◆ **作業指示**: 以下のエントリで、文字列「width」を含む行を数え、その数だけを答えてください。大文字と小文字は区別します。

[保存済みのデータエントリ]
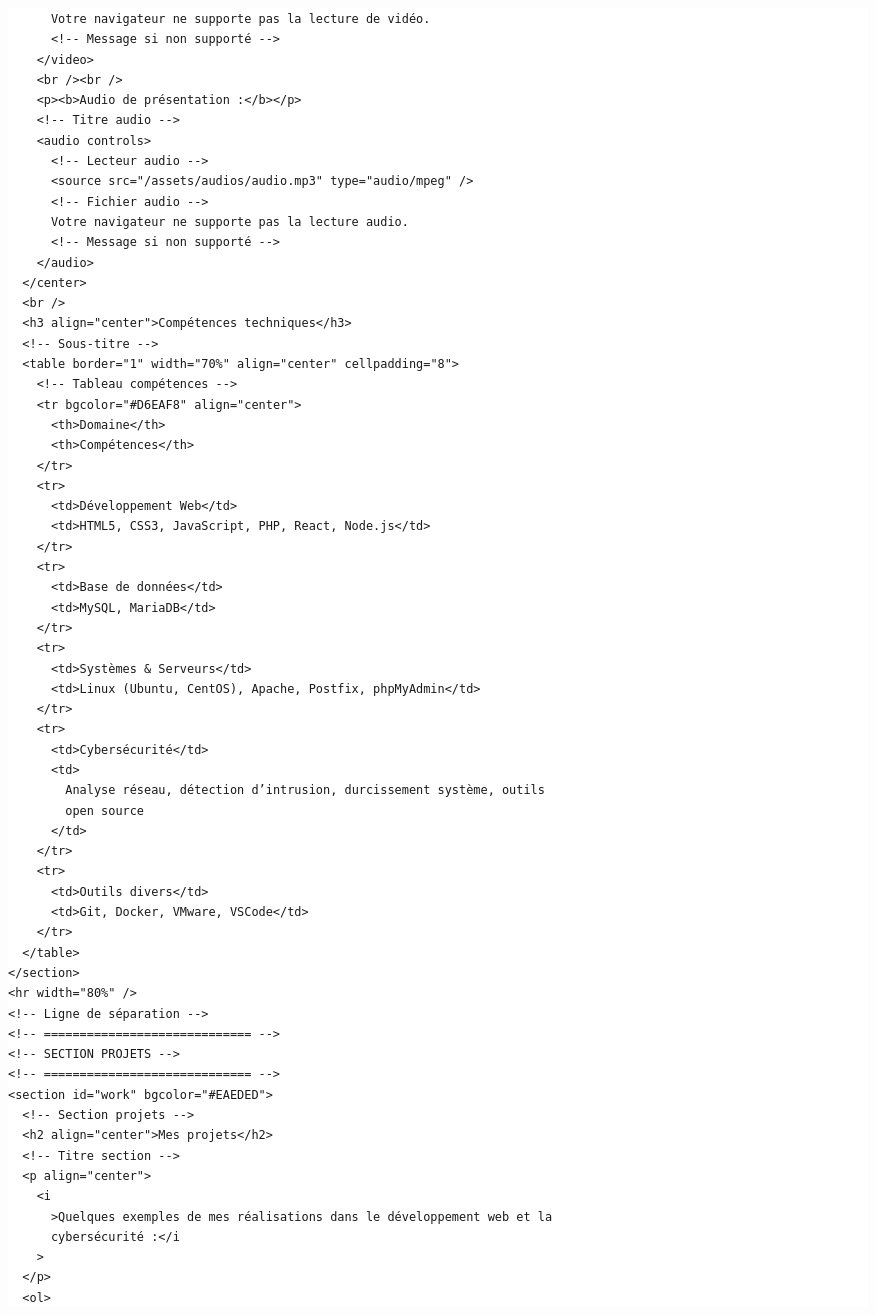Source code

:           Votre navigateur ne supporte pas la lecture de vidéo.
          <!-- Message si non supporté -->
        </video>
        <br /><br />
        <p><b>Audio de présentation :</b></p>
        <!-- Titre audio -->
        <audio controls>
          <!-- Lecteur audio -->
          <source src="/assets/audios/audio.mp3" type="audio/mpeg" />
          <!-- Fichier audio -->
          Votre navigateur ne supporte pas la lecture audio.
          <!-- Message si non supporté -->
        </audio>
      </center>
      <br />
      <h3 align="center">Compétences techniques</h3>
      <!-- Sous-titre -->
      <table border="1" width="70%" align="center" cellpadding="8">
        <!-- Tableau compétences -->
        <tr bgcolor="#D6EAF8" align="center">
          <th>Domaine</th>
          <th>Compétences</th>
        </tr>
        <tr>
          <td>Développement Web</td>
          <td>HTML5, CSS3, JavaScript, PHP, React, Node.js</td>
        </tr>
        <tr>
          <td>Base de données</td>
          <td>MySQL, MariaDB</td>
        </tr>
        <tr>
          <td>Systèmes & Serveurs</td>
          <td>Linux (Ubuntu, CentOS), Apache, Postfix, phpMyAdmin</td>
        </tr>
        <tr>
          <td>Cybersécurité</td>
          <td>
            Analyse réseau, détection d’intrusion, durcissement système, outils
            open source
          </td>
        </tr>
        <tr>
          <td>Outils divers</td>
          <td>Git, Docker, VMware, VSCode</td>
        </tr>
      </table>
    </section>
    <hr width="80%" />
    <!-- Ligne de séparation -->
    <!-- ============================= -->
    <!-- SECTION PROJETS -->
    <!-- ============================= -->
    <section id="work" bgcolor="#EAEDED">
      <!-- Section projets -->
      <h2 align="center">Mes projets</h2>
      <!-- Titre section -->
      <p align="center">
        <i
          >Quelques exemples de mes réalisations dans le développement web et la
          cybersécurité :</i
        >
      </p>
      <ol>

---

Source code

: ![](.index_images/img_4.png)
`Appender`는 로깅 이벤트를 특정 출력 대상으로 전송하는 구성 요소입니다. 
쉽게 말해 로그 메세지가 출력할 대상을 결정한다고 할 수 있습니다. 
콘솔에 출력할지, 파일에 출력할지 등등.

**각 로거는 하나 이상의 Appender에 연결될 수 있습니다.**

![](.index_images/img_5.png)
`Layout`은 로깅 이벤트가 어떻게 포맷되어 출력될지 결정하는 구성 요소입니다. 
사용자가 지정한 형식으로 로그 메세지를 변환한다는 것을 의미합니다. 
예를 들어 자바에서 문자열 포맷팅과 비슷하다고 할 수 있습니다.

...

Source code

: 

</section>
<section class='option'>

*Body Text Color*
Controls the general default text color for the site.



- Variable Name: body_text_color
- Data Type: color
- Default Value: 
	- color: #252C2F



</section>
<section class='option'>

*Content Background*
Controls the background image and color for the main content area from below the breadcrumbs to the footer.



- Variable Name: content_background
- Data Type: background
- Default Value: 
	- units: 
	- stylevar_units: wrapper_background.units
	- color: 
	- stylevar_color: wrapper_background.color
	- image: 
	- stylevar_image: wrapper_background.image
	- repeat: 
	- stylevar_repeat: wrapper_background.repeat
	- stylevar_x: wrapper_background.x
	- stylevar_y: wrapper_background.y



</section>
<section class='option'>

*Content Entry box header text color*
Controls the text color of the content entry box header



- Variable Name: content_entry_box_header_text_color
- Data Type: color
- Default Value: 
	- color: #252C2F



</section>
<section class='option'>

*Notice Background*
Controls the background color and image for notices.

◆ **出力結果**: 2